ChronoForge includes built-in cleanup methods for managing old workflow data:

# Clean up old workflows and logs
ChronoForge::Workflow.cleanup_old_logs(retention_period: 30.days)
ChronoForge::ExecutionLog.cleanup_old_logs(retention_period: 30.days)
ChronoForge::ErrorLog.cleanup_old_logs(retention_period: 30.days)

Testing

ChronoForge is designed to be easily testable using ChaoticJob, a testing framework that makes it simple to test complex job workflows.

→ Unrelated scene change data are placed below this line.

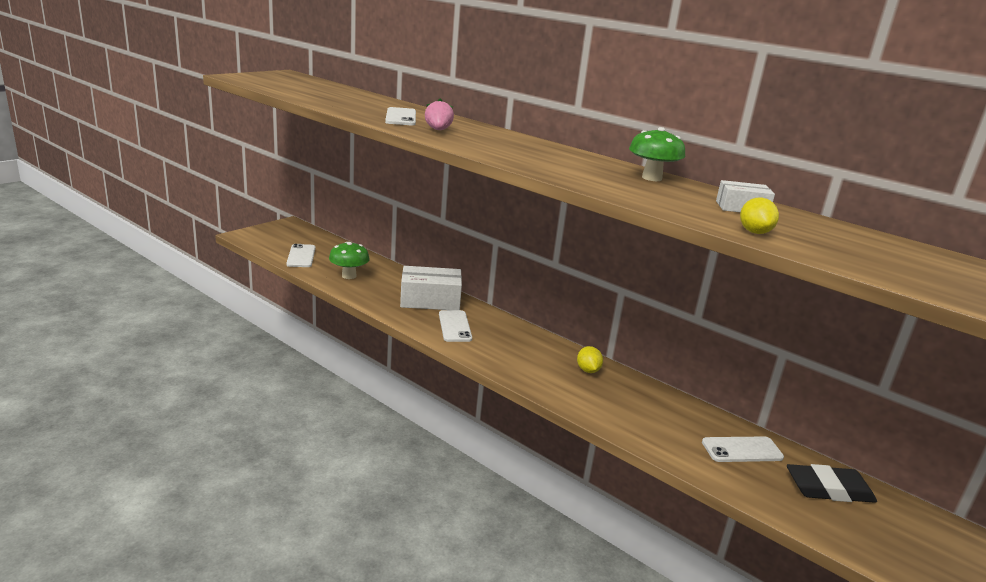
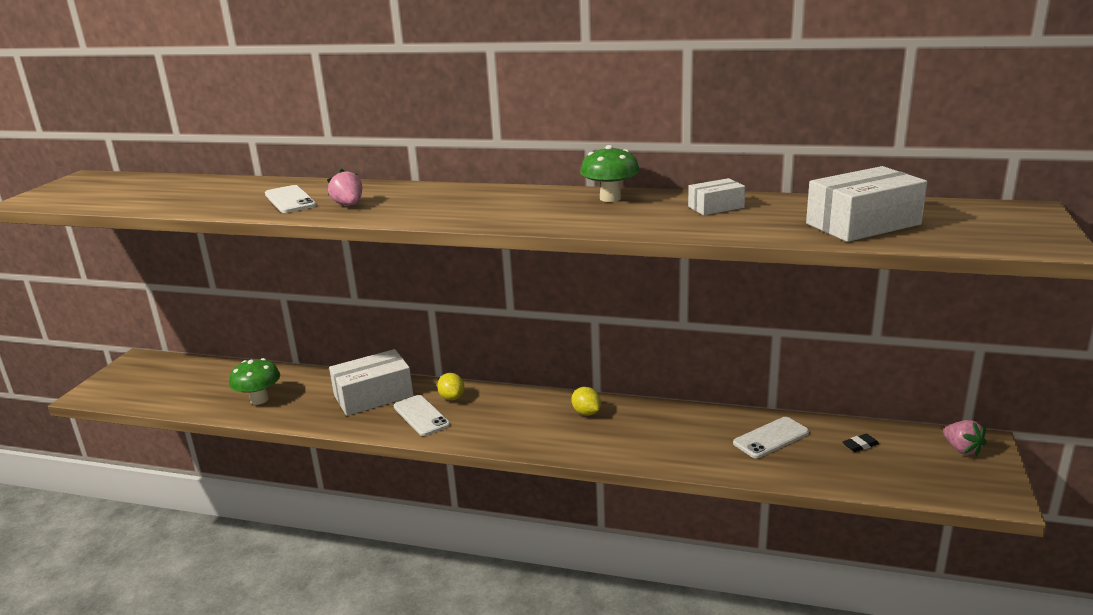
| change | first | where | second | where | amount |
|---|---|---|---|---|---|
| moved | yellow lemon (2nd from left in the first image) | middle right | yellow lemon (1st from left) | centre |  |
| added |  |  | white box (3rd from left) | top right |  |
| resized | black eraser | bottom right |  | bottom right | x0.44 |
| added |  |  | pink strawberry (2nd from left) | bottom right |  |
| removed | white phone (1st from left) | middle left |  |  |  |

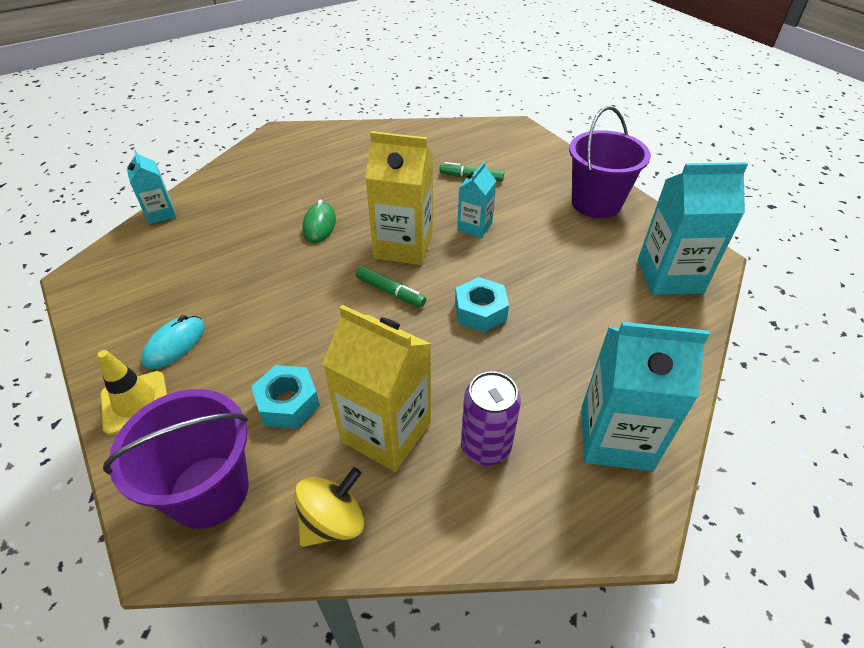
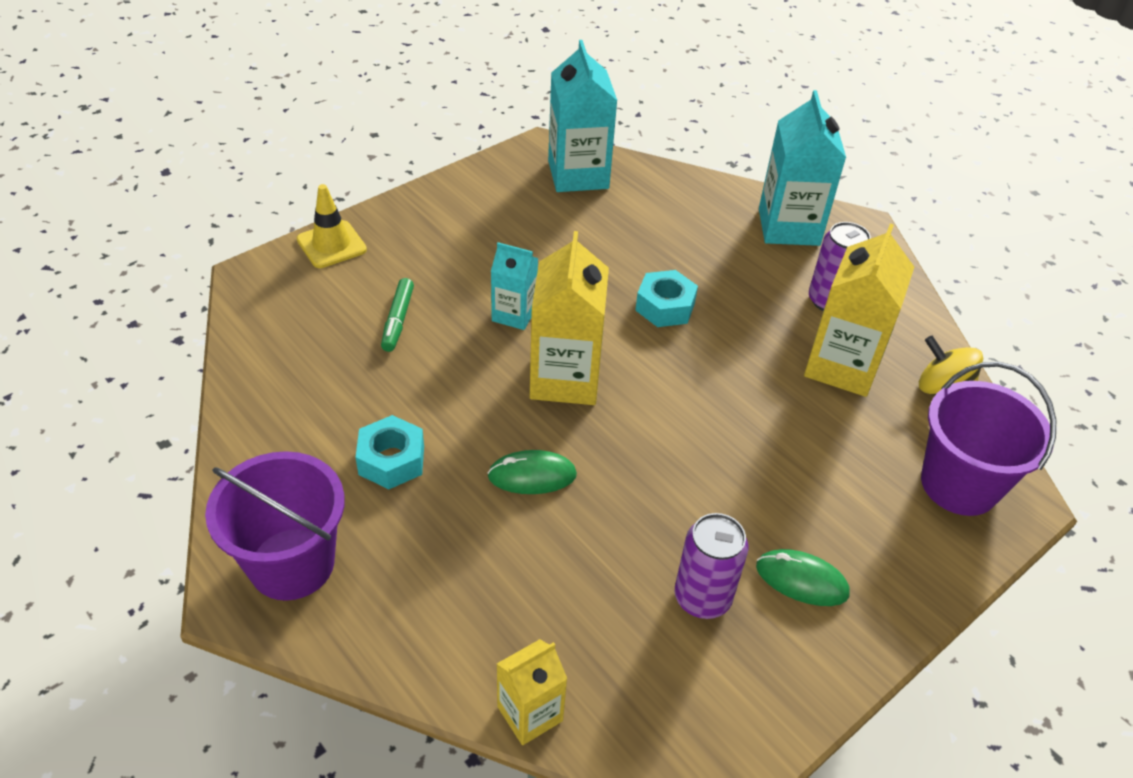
| change | first | where | second | where | amount |
|---|---|---|---|---|---|
| moved | purple bucket (2nd from left in the first image) | top right | purple bucket (1st from left) | bottom left |  |
| moved | yellow traffic cone | middle left |  | top left |  |
| moved | turquoise nut (1st from left) | middle left |  | centre |  |
| recoloured | turquoise carton (1st from left) | top left | yellow carton (1st from left) | bottom centre |  |
| added |  |  | purple can (1st from left) | bottom centre |  |
| recoloured | turquoise mouse | middle left | green mouse (2nd from left) | bottom right |  |
| removed | green marker (1st from left) | centre |  |  |  |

Here's how to set up your test environment:

  1. Add ChaoticJob to your Gemfile's test group:
group :test do
  gem 'chaotic_job'
end
  1. Set up your test helper:
# test_helper.rb
require 'chrono_forge'
require 'minitest/autorun'
require 'chaotic_job'

Example test:

class WorkflowTest < ActiveJob::TestCase
  include ChaoticJob::Helpers

  def test_workflow_completion
    # Enqueue the job
    OrderProcessingWorkflow.perform_later("order_123")
    
    # Perform all enqueued jobs
    perform_all_jobs
    
    # Assert workflow completed successfully
    workflow = ChronoForge::Workflow.last
    assert workflow.completed?
    
    # Check workflow context
    assert workflow.context["processed_at"].present?
    assert workflow.context["completed_at"].present?
  end
end

ChaoticJob provides several helpful methods for testing workflows:

  • perform_all_jobs: Processes all enqueued jobs, including those enqueued during job execution

For testing with specific job processing libraries like Sidekiq or Delayed Job, you can still use their respective testing modes, but ChaoticJob is recommended for testing ChronoForge workflows as it better handles the complexities of nested job scheduling and wait states.

Database Schema

ChronoForge creates three main tables:

  1. chrono_forge_workflows: Stores workflow state and context
  2. chrono_forge_execution_logs: Tracks individual execution steps
  3. chrono_forge_error_logs: Records detailed error information

Development

After checking out the repo, run:

$ bin/setup                 # Install dependencies
$ bundle exec rake test     # Run the tests
$ bin/appraise              # Run the full suite of appraisals
$ bin/console               # Start an interactive console

The test suite uses SQLite by default and includes:

  • Unit tests for core functionality
  • Integration tests with ActiveJob
  • Example workflow implementations

Contributing

  1. Fork the repository
  2. Create your feature branch (git checkout -b feature/my-new-feature)
  3. Commit your changes (git commit -am 'Add some feature')
  4. Push to the branch (git push origin feature/my-new-feature)
  5. Create a new Pull Request

Please include tests for any new features or bug fixes.

License

This gem is available as open source under the terms of the MIT License.